Entretanto a névoa ia-se levantando vagarosa,
tal como a irritante morrinha minguando, abrindo agora alas à intromissão de
uns tímidos raios solares. A lama
misturara-se com o esgoto, endurecendo e produzindo um cheiro pútrido e
nauseabundo, empestando a atmosfera metros e metros em seu redor. Zombeteira, a
freguesia assomava avinhada à porta do tasco, assistindo numa crescente onda de
gozo desenfreado e mal orquestrado pela Miquelina, mulher da “vida artística”,
ao esforço inglório do valador em desatar aquele malfadado nó cego do destino.
Nisto, chega o encarregado da brigada, o
considerado Sr. Sá, austero zelador dos fontanários da cidade e rede de esgotos
públicos, inquirindo meio furibundo :
-
Então meu malandro, já desencravaste o “alqueduto”? Olha que a sanita do
consultório do Dr.

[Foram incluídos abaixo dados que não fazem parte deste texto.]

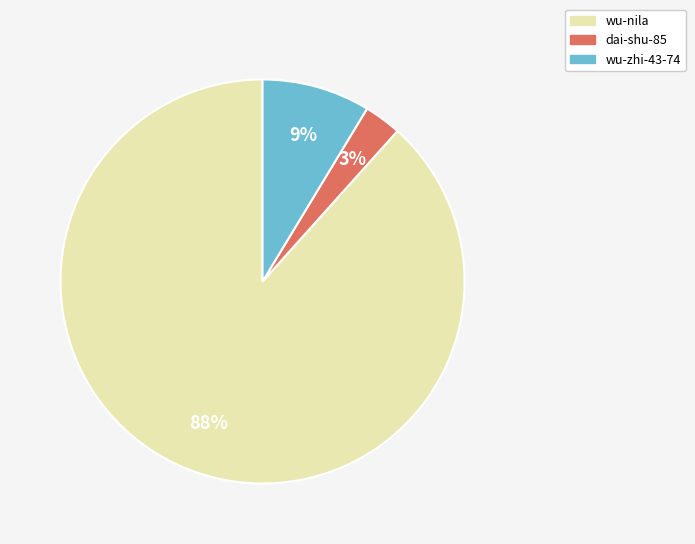

Which has a higher value, dai-shu-85 or wu-zhi-43-74?

wu-zhi-43-74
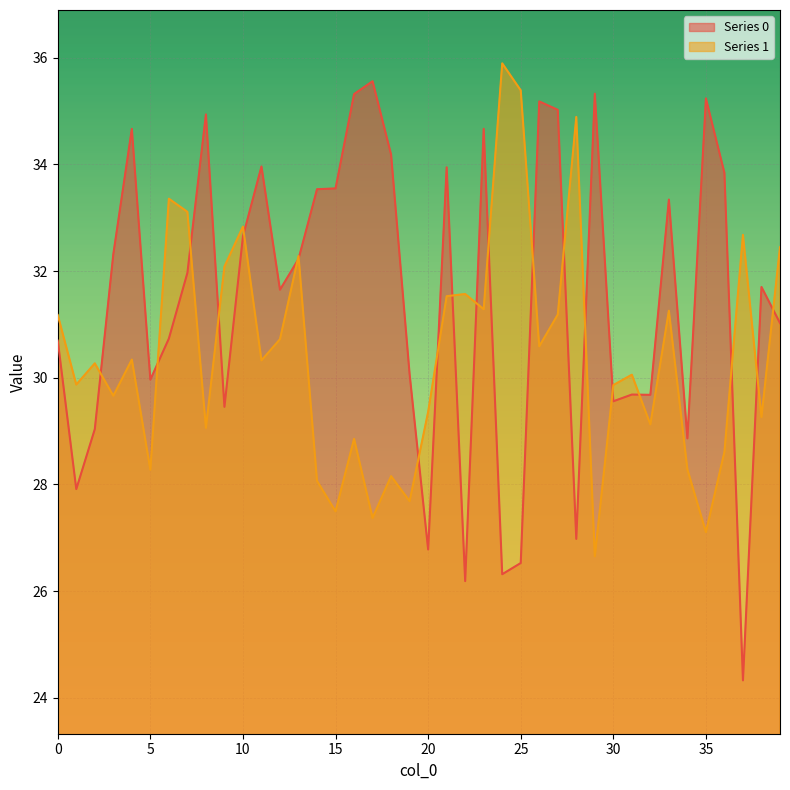

At 21, list the series in order from smallest to largest.

Series 1, Series 0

V. já está pelas bordas!
Albino, tremia acometido de suores frios.
Os acontecimentos já ultrapassavam largamente o seu modesto entendimento.

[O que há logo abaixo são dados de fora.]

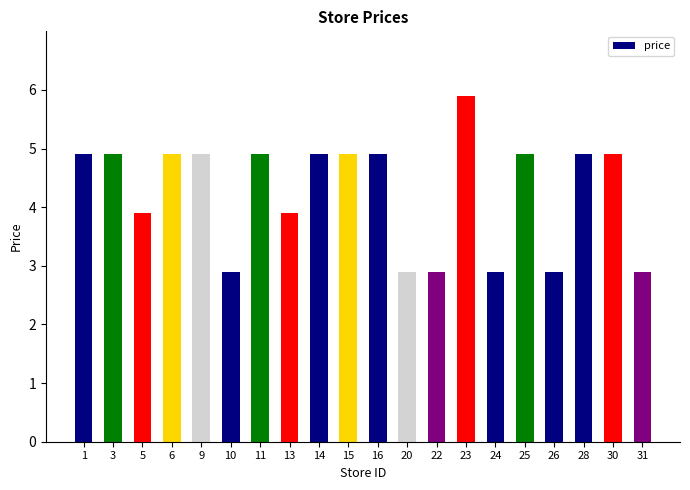

What is the change in value from 25 to 26?

-2.0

- E o MC. ?! Já cá esteve a inspecionar a conduta? Fuzilava
novamente o Sr. Sá.
Albino ignorava quem era o MC. Mas, que lhe
importava o MC.? O Sr. Sá era a sumidade em pessoa, mandatado pelo próprios
desígnios divinos e até o Presidente da Câmara, esse ilustre desconhecido de
quem ignorava o próprio nome não tinha qualquer voto na matéria. Temeroso,
redarguiu num súbito assomo de coragem :
- Mas a trampa não anda nem desanda! Se
calhar é preciso levantar mais algumas pedras? Se o Xico cá viesse ajudar com a
alavanca de ferro …
- Cala-te meu quadrúpede, filho de uma
rameira da Rua Escura - verociferava-lhe tonitruante o Sr. Sá, para logo de
seguida levar desesperado as mãos à cabeça – E o MC! Que chega aí não tarda
nada!?
Num misto de respeito e terror quase
supersticioso, baixou as próprias orelhas num resquício de instintos caninos e
rilhando a dentadura apontou com a ponta da pá à cloaca imunda, fonte de todos
as desditas que sobre ele despencavam naquela manhã de inverno.
Rua Direita abaixo, aproximou-se o
Engenheiro MC, a gabardine bege e o boné de feltro castanho, reforçando o seu
ar discreto e distinto.
Abeirando-se da escavação, inquiriu
franzindo ligeiramente os sobrolhos com ar preocupado :
- Bom dia – então qual é o problema?
Albino levantou os olhos, mirando
estupefacto o recém-chegado. Parecia-lhe irreal a súbita aparição daquela
figura, como a barrar-lhe por completo as ínfimas probabilidades de escapatória
do inferno em que se via mergulhado.
- Já agora?! Mas quem és tu?!
- Eu sou o MC – respondeu o engenheiro à
queima-roupa, quiçá surpreendido pela ignorância do valador.
- Ai tu é que és o MC. !? Estás f…..
pá ! Já cá esteve o Sr. Sá três vezes à tua procura !!!